Course Overview
Learn to accelerate Data Engineering Integration through mass ingestion, incremental loads, transformations, processing of complex files, creating dynamic mappings, and integrating data science using Python. Optimize the Data Engineering system performance through monitoring, troubleshooting, and best practices while gaining an understanding of how to reuse application logic for Data Engineering use cases.

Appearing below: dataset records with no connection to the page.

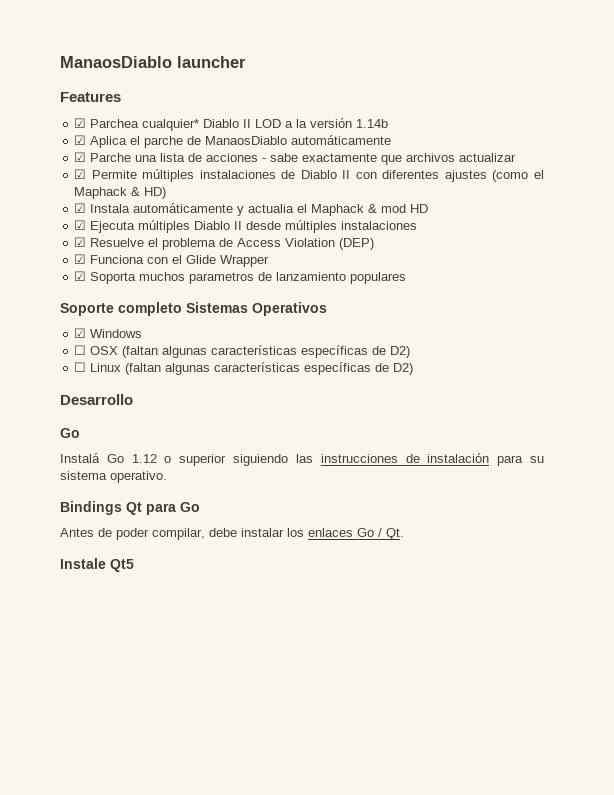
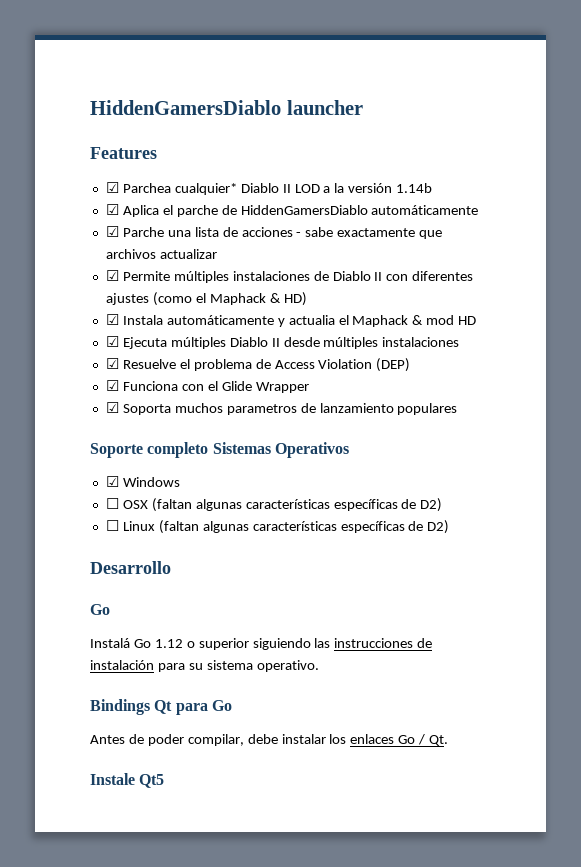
[60,56,172,68] ManaosDiablo -> [90,100,281,115] HiddenGamersDiablo
[205,136,288,145] ManaosDiablo -> [240,205,368,215] HiddenGamersDiablo

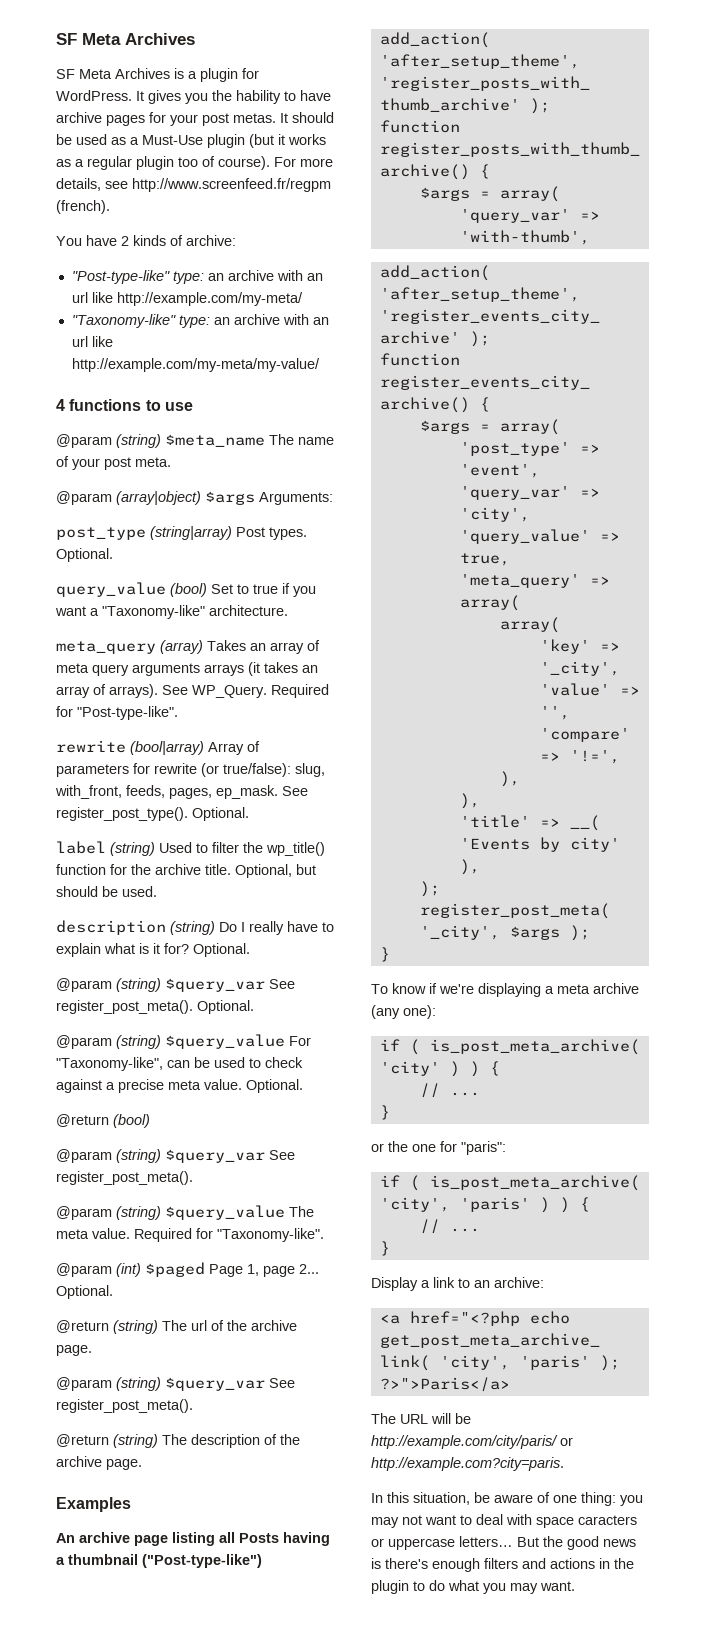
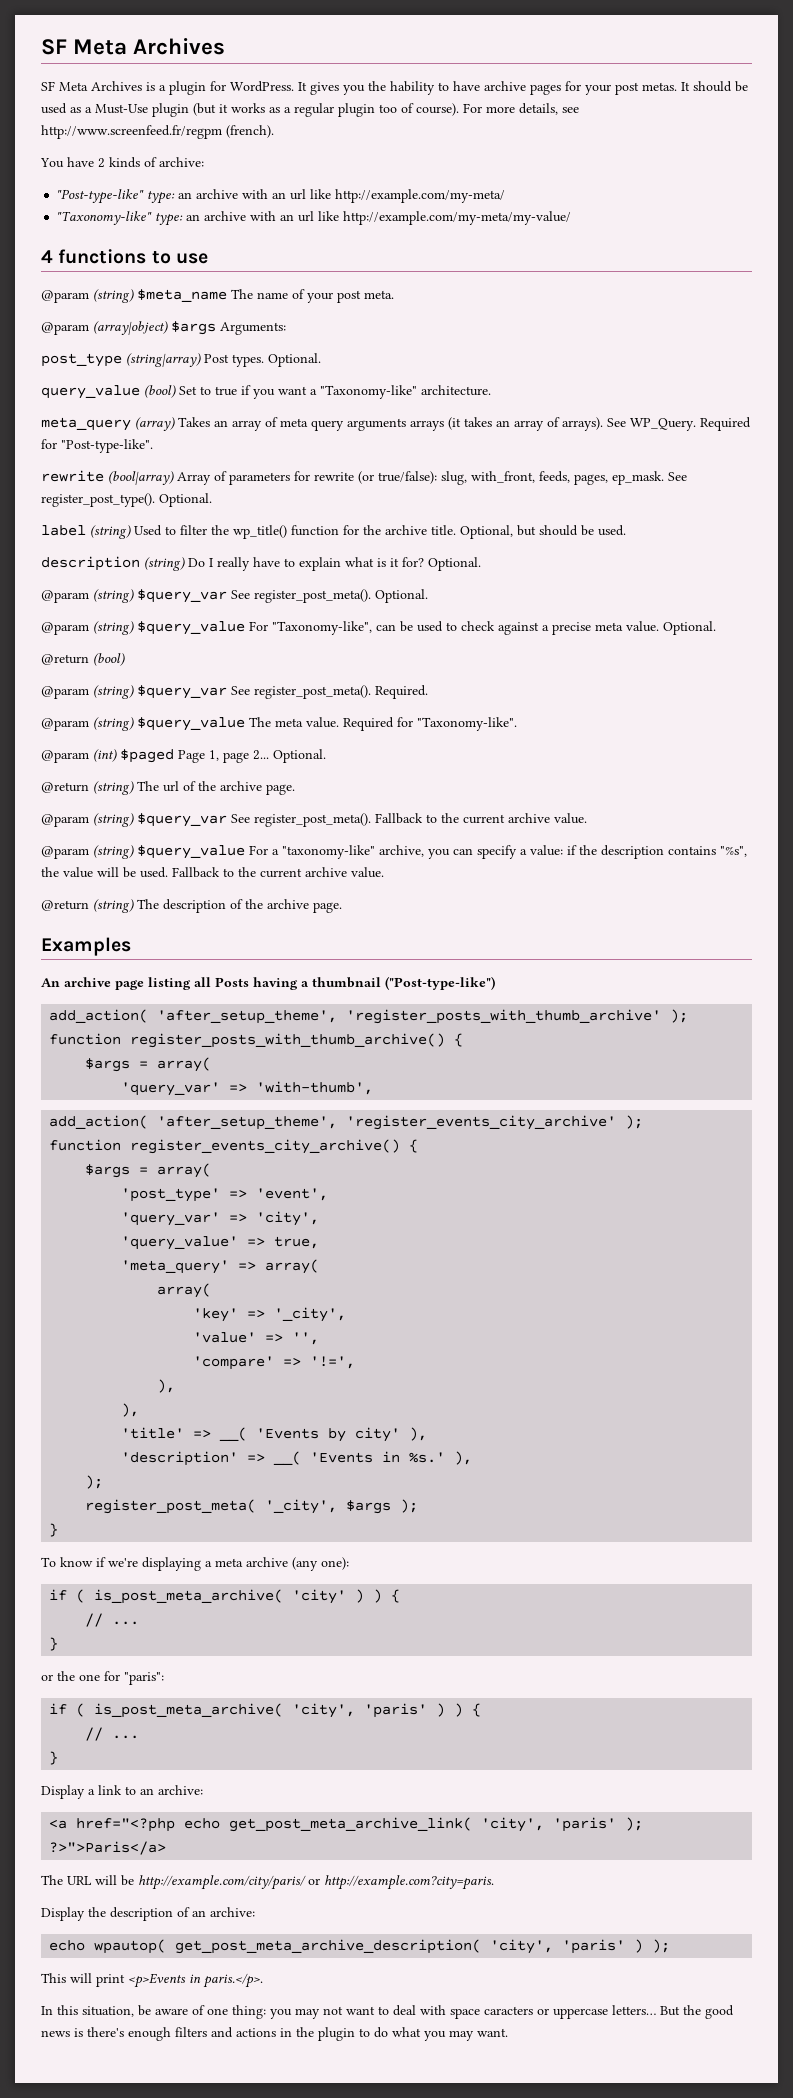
(193, 1178) none -> [375,685,428,699] Required.
(193, 1406) none -> [375,813,587,824] [41,845,747,859] [41,867,384,878] Fallback to the current archive value. // @param (string) $query_value For a "taxonomy-like" archive, you can specify a value: if the description contains "%s", the value will be used. Fallback to the current archive value.
(480, 867) none -> [121,1451,473,1466] // 'description' => __( 'Events in %s.' ),
(564, 1464) none -> [41,1907,255,1921] [49,1939,671,1954] [41,1973,263,1988] // Display the description of an archive: // echo wpautop( get_post_meta_archive_description( 'city', 'paris' ) ); // This will print <p>Events in paris.</p>.

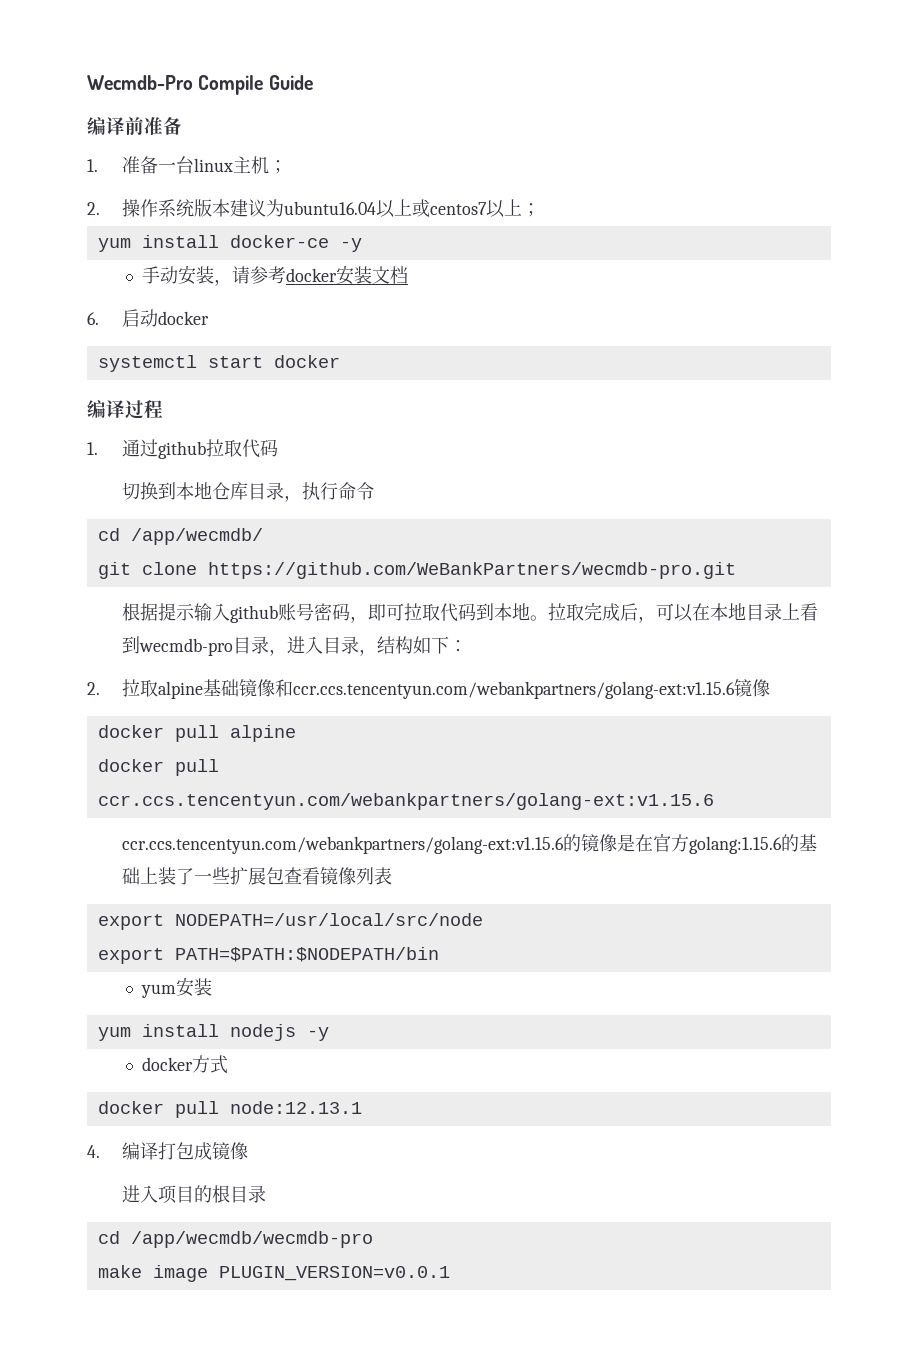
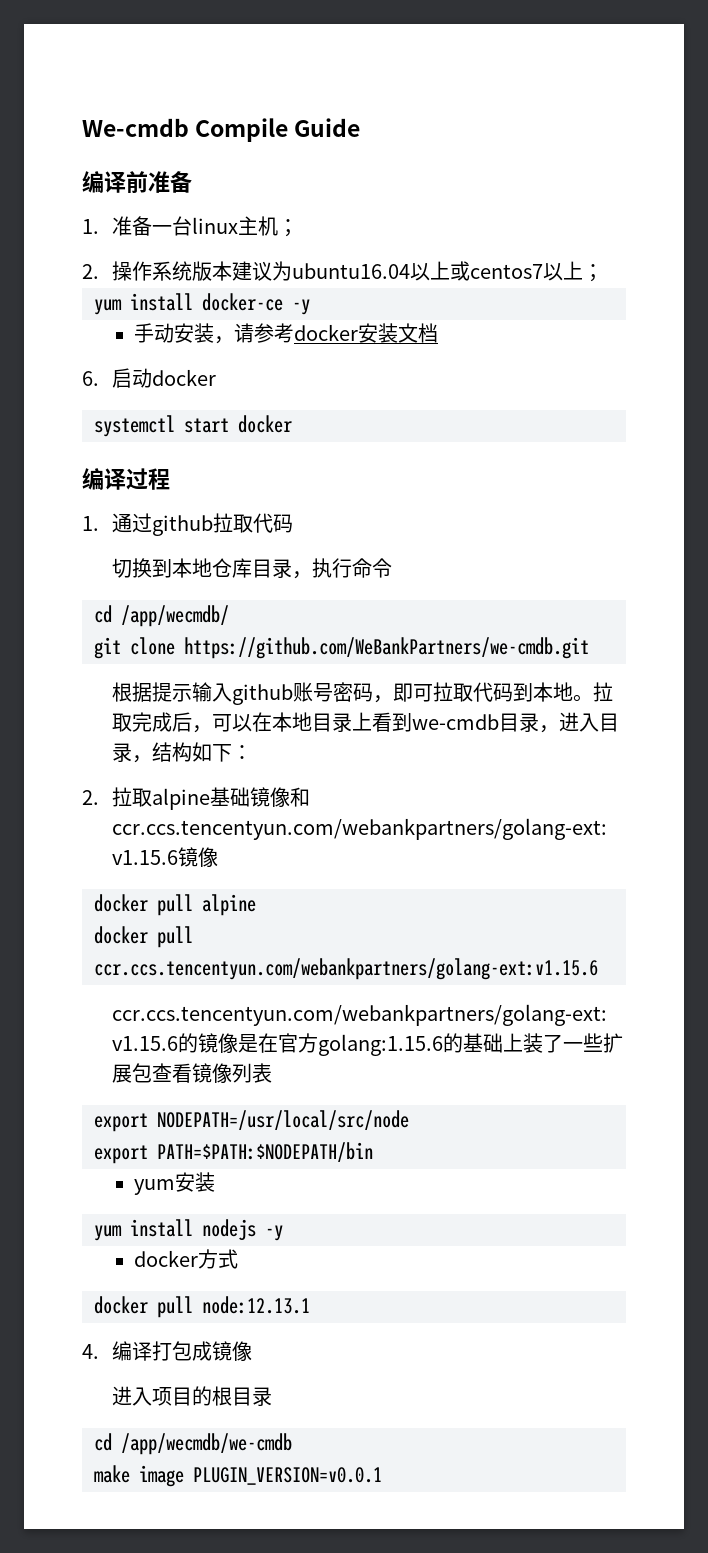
[87,75,193,90] Wecmdb-Pro -> [82,118,189,137] We-cmdb
[207,562,736,579] https://github.com/WeBankPartners/wecmdb-pro.git -> [184,637,589,659] https://github.com/WeBankPartners/we-cmdb.git
[139,638,234,656] wecmdb-pro -> [412,714,500,730] we-cmdb
[130,1231,373,1248] /app/wecmdb/wecmdb-pro -> [121,1433,292,1455] /app/wecmdb/we-cmdb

This course is applicable for software version 10.5.
Objectives
After successfully completing this course, students should be able to:
- Mass ingest data to Hive and HDFS
- Perform incremental loads in Mass Ingestion
- Perform initial and incremental loads
- Integrate with relational databases using SQOOP
- Perform transformations across various engines
- Execute a mapping using JDBC in Spark mode
- Perform stateful computing and windowing
- Process complex files
- Parse hierarchical data on Spark engine
- Run profiles and choose sampling options on Spark engine
- Execute Dynamic Mappings
- Create Audits on Mappings
- Monitor logs using REST Operations Hub
- Monitor logs using Log Aggregation and troubleshoot
- Run mappings in Databricks environment
- Create mappings to access Delta Lake tables
- Tune performances of Spark and Databricks jobs
Target Audience
- Developer
Prerequisites
- Informatica Developer Tool for Big Data Developers (Instructor Led OR onDemand)